- [What you are asked to do]
Give the data again word for word; drop the pictures.

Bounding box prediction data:
========================================

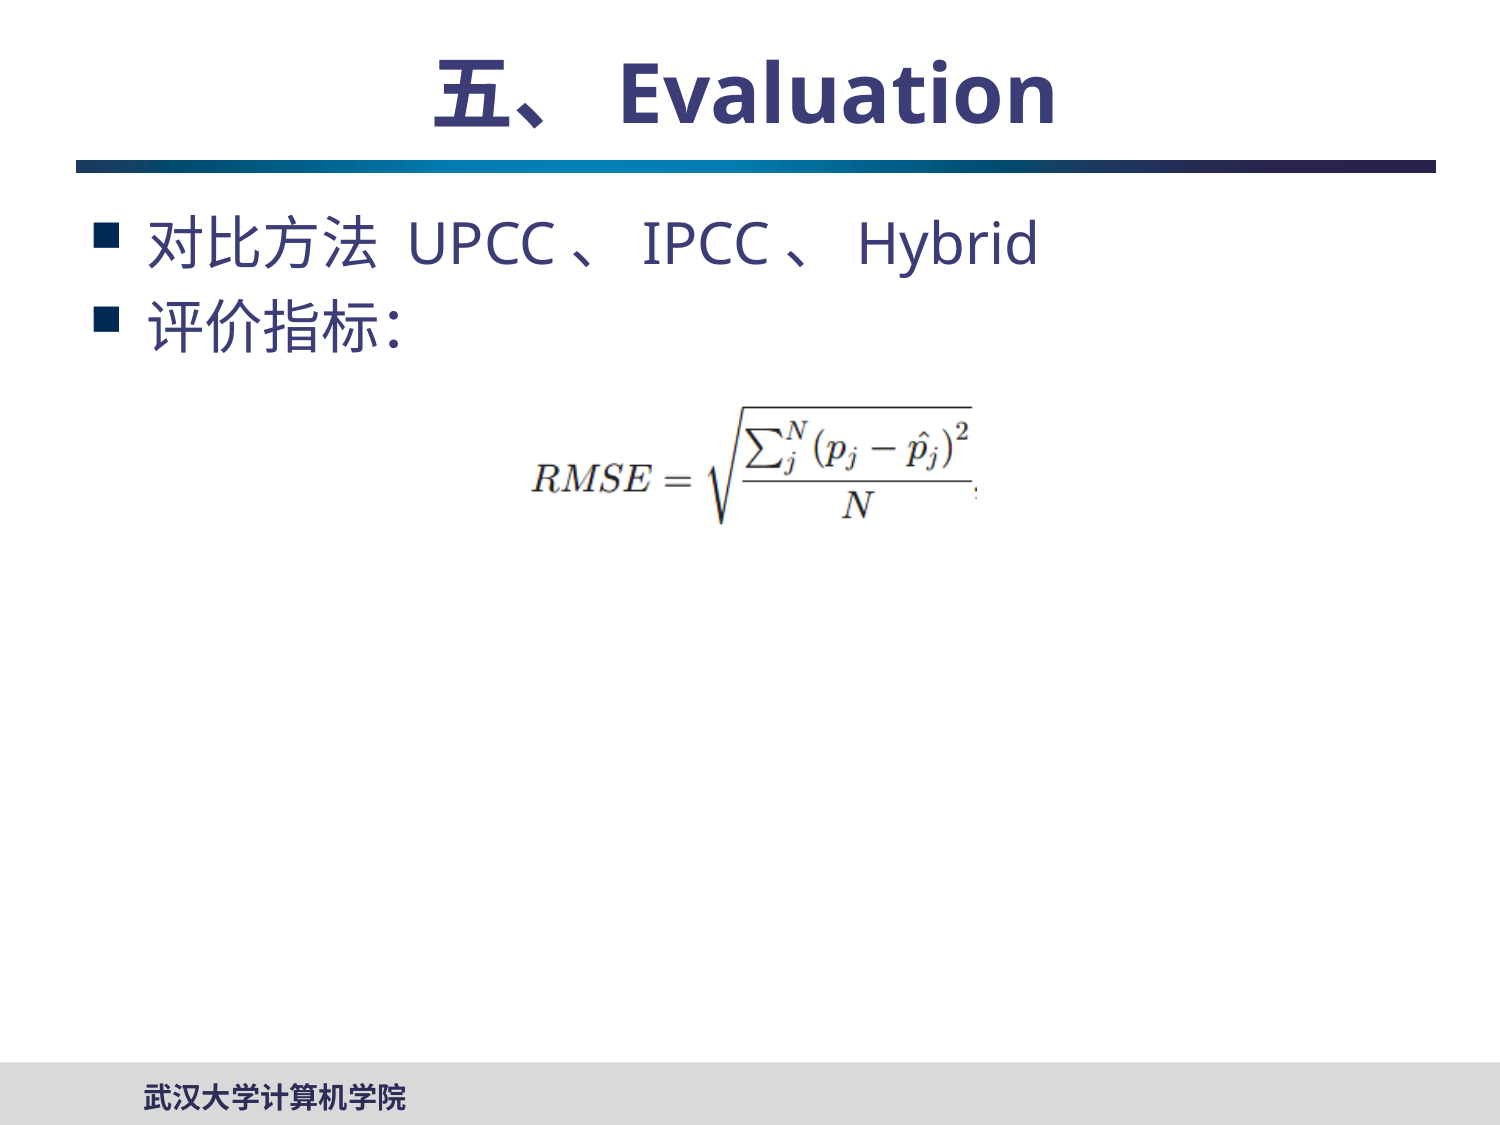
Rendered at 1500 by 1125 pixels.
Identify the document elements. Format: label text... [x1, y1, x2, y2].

picture [1024, 160, 1436, 173]
list 对比方法 UPCC、IPCC、Hybrid 评价指标： [74, 184, 1436, 1048]
picture [76, 162, 166, 173]
picture [512, 385, 978, 545]
title 五、Evaluation [64, 18, 1426, 162]
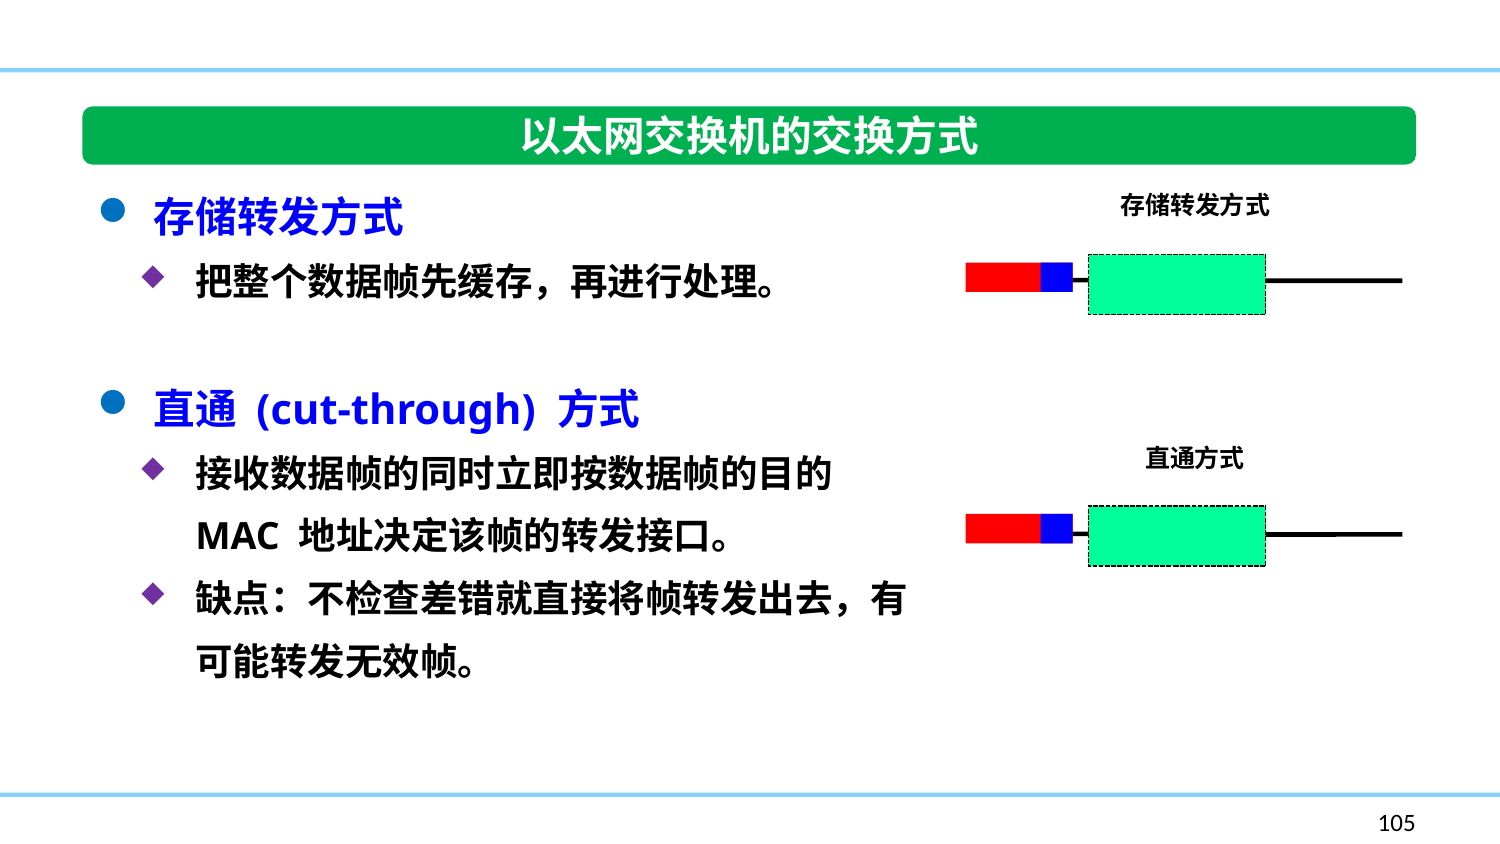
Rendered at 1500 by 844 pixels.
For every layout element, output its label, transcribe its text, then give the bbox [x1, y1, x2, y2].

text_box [965, 262, 1073, 293]
text_box 存储转发方式 把整个数据帧先缓存，再进行处理。 [82, 164, 1416, 311]
text_box 直通 (cut-through) 方式 接收数据帧的同时立即按数据帧的目的 MAC 地址决定该帧的转发接口。 缺点：不检查差错就直接将帧转发出去，有可能转发无效帧。 [82, 356, 943, 690]
text_box [994, 106, 1417, 165]
text_box [82, 106, 504, 165]
text_box 直通方式 [1130, 434, 1261, 480]
text_box [1088, 254, 1266, 315]
text_box [1088, 506, 1266, 567]
text_box 以太网交换机的交换方式 [504, 102, 994, 168]
text_box 存储转发方式 [1105, 181, 1286, 227]
slide_number 105 [1362, 798, 1460, 844]
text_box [965, 513, 1073, 544]
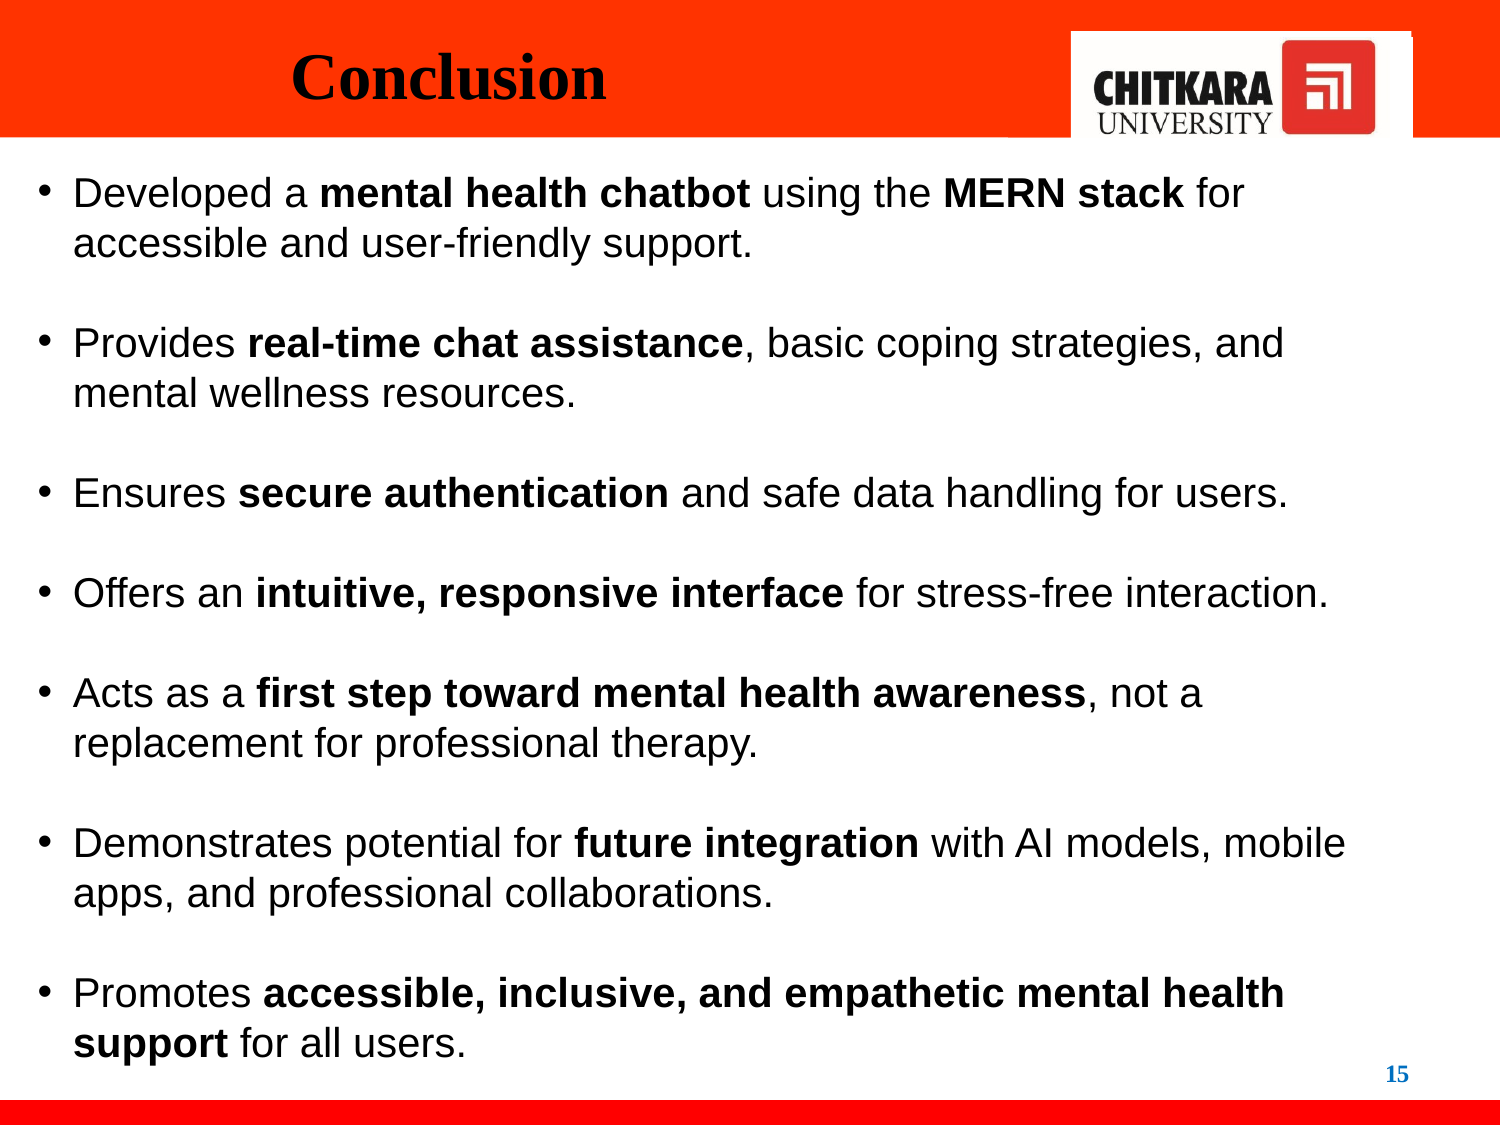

========================================

- [Written response]
Rendered at 1500 by 1125 pixels.
Identify the document elements. Format: label text... [x1, y1, x2, y2].

picture [1024, 160, 1436, 173]
list 对比方法 UPCC、IPCC、Hybrid 评价指标： [74, 184, 1436, 1048]
picture [76, 162, 166, 173]
picture [512, 385, 978, 545]
title 五、Evaluation [64, 18, 1426, 162]
Rendered at 1500 by 844 pixels.
For every layout element, output its label, transcribe its text, then give the bbox [x1, y1, x2, y2].

text_box [965, 262, 1073, 293]
text_box 存储转发方式 把整个数据帧先缓存，再进行处理。 [82, 164, 1416, 311]
text_box 直通 (cut-through) 方式 接收数据帧的同时立即按数据帧的目的 MAC 地址决定该帧的转发接口。 缺点：不检查差错就直接将帧转发出去，有可能转发无效帧。 [82, 356, 943, 690]
text_box [994, 106, 1417, 165]
text_box [82, 106, 504, 165]
text_box 直通方式 [1130, 434, 1261, 480]
text_box [1088, 254, 1266, 315]
text_box [1088, 506, 1266, 567]
text_box 以太网交换机的交换方式 [504, 102, 994, 168]
text_box 存储转发方式 [1105, 181, 1286, 227]
slide_number 105 [1362, 798, 1460, 844]
text_box [965, 513, 1073, 544]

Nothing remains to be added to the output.